Alisha Karabinus

Contest - 3rd Place

Alisha Karabinus is co-founder and Executive Editor of Revolution House magazine and an MFA candidate in Fiction at Purdue University, where she is also the Managing Editor of Sycamore Review. Her work has appeared or is forthcoming in such publications as the Southeast Review, Passages North, PANK, and Per Contra. She lives in Lafayette, Indiana, with her husband and two young children.

 

Siri on Lesbian Sex

Martina woke with a hollow feeling in her crotch and the phone alarm screeching in her ear, and only when it quieted did she realize she was naked except for a T-shirt crooked across her chest, one arm pulled out of the sleeve. Only then did she remember the woman from the bar, and thinking ohmygod ohmygod, she jerked her head toward the brownstone’s tiny bathroom, half-rising under the crumpled tangerine sheet, but the door was open, the room dark, and she sighed relief that the mystery woman hadn’t slept over—and what was her name? did she know? did it matter?—because all she could remember was swigging from a heart-shaped flask in the cab and talking to her phone, asking, “Siri, do you like girls?” and the woman, dark blond hair like corn silks, she remembered that, she had laughed too when the phone replied, “I’d rather not say”—pause—”Martina.” Martin-uhhh, in that robot voice, and they’d shrieked like teenagers. “Me either”—pause—”Martin-uhhh,” the woman repeated, then kissed her hard, Martina’s head banging against the window, but she hadn’t cared; she was drunk and the woman was scratching stubby turquoise nails down Martina’s thighs while, in the mirror, the cabbie’s eyes gleamed like insects.

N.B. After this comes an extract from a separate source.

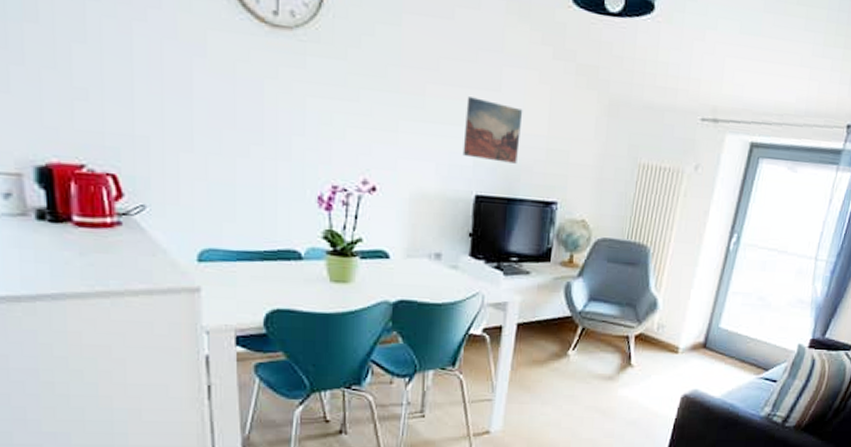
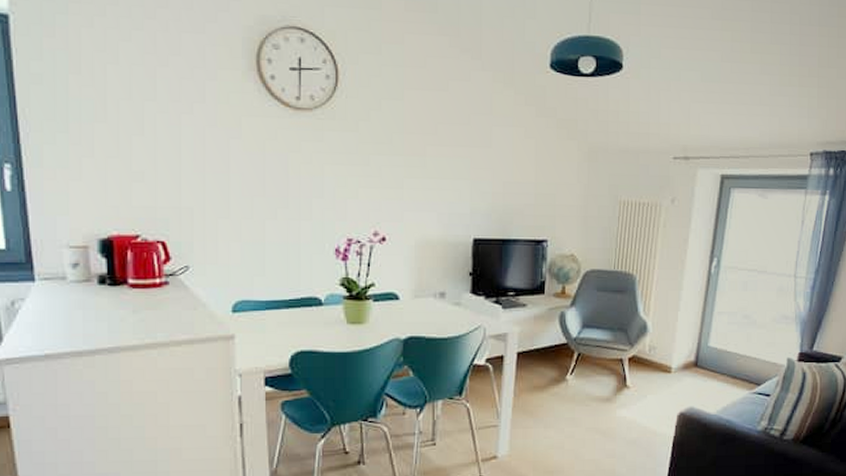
wall art: present [462,97,523,164] -> none [460,154,512,209]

Together they’d tumbled from the cab, Martina’s bra unclipped and loose under her T-shirt, Martina with no idea what she was doing until whiskey showed her how, and it was all so simple: kissing, touching, squeezing, all flesh is flesh, no matter the color and shape, and she’d always loved lesbian porn, so she’d fallen into bed with the woman, why not, only to discover that lesbian sex with random strangers from bars wasn’t much like lesbian porn at all, and she wasn’t even sure if it had been safe, because she didn’t really understand how lesbians used protection, and what exactly they were protecting from. Of course, she’d heard of dental dams, but what the fuck was a dental dam anyway and where did you even buy one? She imagined layers and layers of rubber in the mouth, like a stretchy sci-fi sports guard or something harder, like a fresh retainer, all tight, drool-inducing wires, and that sounded horrible, but sex was risky, you could catch the crud, the crust, and she remembered singing stranger danger, stranger sex danger to the woman; she remembered the woman laughing, even though it was stupid, really, and hadn’t meant anything at all since they hadn’t done a goddamned thing in the name of safety past taking their shoes off before flomping onto her bed.

But the worst thing was the discovery that sixty-nining wasn’t as much fun as it looked when the girls were airbrushed and clean, because sixty-nining, turns out, was really just putting your face in someone else’s ass, and worse, having your ass in someone else’s face, and you never really know what your ass looks like because you can’t see it without pretzeling up in front of the mirror, and who’s going to take the time with the last drops of whiskey rolling on your tongue? And even if you did twist and strain and use an alcohol wipe just in case, you still couldn’t smell your own ass. What if, in the shower, she’d skipped a step, not realizing that hours later there would be a face buried in her ass? So all she could say of lesbian sex was this: the morning after was a chain of questions she couldn’t ask the nameless blond. Martina clutched her phone, but had no number to call, only a disembodied voice with no answers. Siri, she wanted to ask, hand hovering over the button, Siri, tell me: how do you know when you’ve made a mistake?

The idea for this first came to me while I was driving to Chicago with my husband. Conversations with my husband are always a delightful roadmap of non sequiturs, especially when we're on the road for hours, and that day we were asking my new phone various questions in pursuit of the most ridiculous answers we could get. Turns out Siri isn't much for discussing sexuality, hers or anyone else's. This story was born of those weird digital conversations and an offhand remark from my husband, though I didn't write the first draft until months later, when I discovered an audio memo I'd recorded that day, while we drove past the eerily quiet windfarms north of West Lafayette. The notes I dictated weren't funny after all; they gave me an immediate image of this woman, lonely and confused in the morning after a casual encounter, with no one to turn to but an electronic voice.